The Center for Hellenic Studies is pleased to announce the online publication of Helots and The Masters in Laconia and Messenia: Histories, Ideologies, Structures, eds. Nino Luraghi and Susan E. Alcock, on the CHS website.
The name “Helots” evokes one of the most famous peculiarities of ancient Sparta, the system of dependent labor that guaranteed the livelihood of the free citizens. The Helots fulfilled all the functions that slaves carried out elsewhere in the Greek world, allowing their masters the leisure to be full-time warriors. Yet, despite their crucial role, Helots remain essentially invisible in our ancient sources and peripheral and enigmatic in modern scholarship.
This book is devoted to a much-needed reassessment of Helotry and of its place in the history and sociology of unfree labor.

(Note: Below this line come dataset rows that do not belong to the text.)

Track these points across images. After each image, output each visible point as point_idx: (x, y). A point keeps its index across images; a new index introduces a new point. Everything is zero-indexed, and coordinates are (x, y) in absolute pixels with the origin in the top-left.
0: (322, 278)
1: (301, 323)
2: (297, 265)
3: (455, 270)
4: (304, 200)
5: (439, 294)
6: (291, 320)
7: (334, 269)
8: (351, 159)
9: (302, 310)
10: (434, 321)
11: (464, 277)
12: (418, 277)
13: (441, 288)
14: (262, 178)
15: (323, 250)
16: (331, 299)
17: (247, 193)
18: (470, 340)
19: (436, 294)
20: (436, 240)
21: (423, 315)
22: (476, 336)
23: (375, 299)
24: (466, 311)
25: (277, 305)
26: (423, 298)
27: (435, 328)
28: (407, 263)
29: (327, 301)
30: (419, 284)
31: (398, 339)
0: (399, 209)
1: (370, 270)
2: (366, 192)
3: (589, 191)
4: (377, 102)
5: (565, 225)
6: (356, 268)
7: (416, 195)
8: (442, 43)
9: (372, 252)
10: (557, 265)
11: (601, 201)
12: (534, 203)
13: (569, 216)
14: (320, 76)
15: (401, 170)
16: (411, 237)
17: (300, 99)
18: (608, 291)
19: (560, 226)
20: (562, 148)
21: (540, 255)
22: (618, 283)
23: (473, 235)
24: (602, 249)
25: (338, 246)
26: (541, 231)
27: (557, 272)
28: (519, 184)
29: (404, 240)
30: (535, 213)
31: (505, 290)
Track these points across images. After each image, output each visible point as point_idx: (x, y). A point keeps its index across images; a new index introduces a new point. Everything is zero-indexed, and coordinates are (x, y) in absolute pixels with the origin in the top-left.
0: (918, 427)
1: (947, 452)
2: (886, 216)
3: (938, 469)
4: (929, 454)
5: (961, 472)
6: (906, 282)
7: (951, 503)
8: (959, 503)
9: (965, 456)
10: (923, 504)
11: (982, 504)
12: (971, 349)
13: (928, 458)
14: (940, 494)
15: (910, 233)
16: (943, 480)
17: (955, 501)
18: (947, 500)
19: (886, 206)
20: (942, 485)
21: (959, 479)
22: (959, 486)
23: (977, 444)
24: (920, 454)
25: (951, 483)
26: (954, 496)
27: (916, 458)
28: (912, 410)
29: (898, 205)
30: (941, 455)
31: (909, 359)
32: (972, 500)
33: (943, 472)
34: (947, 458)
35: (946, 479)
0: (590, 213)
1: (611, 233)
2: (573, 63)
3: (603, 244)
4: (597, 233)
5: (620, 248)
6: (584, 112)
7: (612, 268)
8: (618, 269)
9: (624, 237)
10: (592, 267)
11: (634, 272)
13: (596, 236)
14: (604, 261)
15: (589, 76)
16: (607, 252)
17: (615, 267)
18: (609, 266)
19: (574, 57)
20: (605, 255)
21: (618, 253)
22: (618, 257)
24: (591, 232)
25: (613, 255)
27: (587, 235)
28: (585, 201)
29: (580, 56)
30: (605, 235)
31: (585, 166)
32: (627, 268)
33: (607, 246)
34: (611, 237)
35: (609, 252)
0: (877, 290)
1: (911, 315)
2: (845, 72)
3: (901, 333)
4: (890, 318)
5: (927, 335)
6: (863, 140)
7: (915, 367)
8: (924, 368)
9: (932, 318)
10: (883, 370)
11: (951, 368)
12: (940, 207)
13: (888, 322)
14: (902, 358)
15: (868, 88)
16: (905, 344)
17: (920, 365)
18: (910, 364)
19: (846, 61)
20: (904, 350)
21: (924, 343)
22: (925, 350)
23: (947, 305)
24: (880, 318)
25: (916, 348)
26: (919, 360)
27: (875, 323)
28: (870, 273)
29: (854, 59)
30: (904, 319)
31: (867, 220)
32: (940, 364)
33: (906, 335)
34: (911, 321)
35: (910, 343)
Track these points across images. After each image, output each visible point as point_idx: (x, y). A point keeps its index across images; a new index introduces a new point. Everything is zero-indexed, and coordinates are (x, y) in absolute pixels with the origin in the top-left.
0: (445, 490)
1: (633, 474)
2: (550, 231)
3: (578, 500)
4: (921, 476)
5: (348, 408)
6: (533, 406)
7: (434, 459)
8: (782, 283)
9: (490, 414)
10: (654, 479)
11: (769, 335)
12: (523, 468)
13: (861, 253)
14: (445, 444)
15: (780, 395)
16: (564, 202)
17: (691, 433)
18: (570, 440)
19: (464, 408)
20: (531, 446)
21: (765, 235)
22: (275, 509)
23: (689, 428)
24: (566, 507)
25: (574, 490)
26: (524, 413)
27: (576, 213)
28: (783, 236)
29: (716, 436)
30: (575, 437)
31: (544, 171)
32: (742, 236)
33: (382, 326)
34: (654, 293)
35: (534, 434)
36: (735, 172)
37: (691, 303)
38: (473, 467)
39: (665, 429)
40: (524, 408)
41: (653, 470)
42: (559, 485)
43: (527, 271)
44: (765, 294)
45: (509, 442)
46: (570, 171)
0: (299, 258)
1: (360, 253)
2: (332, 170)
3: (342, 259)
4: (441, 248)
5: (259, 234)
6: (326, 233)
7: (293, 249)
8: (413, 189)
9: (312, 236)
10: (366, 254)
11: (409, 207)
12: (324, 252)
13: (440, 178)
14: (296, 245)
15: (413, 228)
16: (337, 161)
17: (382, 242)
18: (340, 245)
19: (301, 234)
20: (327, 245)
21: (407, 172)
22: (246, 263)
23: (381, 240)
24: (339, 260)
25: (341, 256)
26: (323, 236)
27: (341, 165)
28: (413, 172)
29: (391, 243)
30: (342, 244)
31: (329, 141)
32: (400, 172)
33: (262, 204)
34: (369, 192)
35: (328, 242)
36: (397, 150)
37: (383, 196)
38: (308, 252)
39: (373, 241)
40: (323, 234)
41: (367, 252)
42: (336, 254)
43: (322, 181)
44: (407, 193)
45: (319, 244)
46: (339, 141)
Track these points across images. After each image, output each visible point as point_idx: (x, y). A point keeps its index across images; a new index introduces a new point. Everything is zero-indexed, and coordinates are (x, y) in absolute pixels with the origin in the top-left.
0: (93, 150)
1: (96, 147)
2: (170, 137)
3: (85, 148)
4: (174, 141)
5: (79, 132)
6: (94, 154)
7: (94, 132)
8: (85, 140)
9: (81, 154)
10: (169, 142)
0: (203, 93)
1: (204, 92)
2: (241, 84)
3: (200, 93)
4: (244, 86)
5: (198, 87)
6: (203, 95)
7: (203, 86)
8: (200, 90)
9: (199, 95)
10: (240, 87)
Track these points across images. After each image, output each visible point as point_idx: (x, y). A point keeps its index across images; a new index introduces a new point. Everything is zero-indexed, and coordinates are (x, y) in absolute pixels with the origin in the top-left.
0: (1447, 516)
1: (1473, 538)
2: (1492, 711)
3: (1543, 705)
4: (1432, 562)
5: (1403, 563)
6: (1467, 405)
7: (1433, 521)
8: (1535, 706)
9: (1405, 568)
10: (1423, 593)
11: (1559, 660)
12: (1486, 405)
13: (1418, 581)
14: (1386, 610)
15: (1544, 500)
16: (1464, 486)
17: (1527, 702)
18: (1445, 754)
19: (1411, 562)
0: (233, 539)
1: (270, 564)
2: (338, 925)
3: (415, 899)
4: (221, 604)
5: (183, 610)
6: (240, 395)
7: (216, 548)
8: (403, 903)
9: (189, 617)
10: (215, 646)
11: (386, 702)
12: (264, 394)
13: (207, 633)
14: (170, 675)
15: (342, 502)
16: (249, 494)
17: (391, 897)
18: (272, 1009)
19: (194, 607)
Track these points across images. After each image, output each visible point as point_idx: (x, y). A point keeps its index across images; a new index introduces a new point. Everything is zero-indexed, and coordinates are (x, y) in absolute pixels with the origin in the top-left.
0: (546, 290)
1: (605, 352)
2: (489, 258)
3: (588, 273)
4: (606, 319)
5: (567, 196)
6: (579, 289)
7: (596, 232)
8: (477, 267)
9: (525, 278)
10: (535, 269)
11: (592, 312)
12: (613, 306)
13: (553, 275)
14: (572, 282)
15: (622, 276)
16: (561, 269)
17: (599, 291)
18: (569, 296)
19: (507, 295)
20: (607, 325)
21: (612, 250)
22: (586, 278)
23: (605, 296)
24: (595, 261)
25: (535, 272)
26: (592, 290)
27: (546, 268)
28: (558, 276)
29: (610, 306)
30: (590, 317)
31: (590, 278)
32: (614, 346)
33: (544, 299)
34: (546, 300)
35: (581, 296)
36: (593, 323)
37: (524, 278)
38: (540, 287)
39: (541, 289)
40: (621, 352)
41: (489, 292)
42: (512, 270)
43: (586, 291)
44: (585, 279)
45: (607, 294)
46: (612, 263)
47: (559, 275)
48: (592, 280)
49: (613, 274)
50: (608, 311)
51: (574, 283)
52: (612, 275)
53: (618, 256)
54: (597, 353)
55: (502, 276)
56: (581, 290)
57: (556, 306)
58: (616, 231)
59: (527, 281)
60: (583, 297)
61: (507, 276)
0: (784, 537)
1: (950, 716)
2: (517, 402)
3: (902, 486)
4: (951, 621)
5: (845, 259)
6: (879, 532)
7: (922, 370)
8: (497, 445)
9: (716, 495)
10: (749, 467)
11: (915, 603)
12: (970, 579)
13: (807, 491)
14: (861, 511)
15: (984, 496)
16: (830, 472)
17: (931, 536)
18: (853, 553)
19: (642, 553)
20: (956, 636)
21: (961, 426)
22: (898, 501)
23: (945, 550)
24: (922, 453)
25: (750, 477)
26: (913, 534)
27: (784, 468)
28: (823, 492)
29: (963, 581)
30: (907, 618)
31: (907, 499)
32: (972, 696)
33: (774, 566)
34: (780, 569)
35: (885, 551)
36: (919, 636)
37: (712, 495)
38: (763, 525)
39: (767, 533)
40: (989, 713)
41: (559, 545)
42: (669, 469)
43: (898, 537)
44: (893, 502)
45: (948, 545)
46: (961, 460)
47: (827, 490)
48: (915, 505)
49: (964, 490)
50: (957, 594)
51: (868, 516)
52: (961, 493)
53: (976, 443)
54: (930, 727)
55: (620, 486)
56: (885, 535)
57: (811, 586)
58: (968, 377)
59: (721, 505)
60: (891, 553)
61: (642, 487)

The essays deal with the origins and historical development of Helotry, with its sociological, economic, and demographic aspects, with its ideological construction and negotiation.
Susan E. Alcock writes on the introductory chapter of this volume:
It is unlikely that the helots will ever shed that quality of Rorschach test, and indeed it might be a shame, given their evocative history, that they ever should. Still, this volume directs us towards new ways of analyzing and of envisioning these people. In part, this involves the nature of our questions: accepting our lack of detail about helots and helot life should discourage grand and totalizing narratives. Instead, the way forward seems to be through encouragement of alternative methodologies, such as the use of comparative data sets or of archaeology, to unpick more nuanced questions, in more localized fashions. Perhaps most fundamental of all is the need to reconsider our own starting assumptions, to grant the helots both capacities and hopes that the usual suspects of our sources have steadfastly denied to them.
Such reconsideration—recasting the terms of debate about helots and helotage— was the point of the original workshop organized by the editors, and remains the point of this volume. It is certainly a methodological puzzle. It is inescapably a political challenge. It is arguably a moral obligation.
Nino Luraghi is Professor of the Classics at Harvard University.
Susan E. Alcock is John H. D’Arms Collegiate Professor of Classical Archaeology and Classics at the University of Michigan.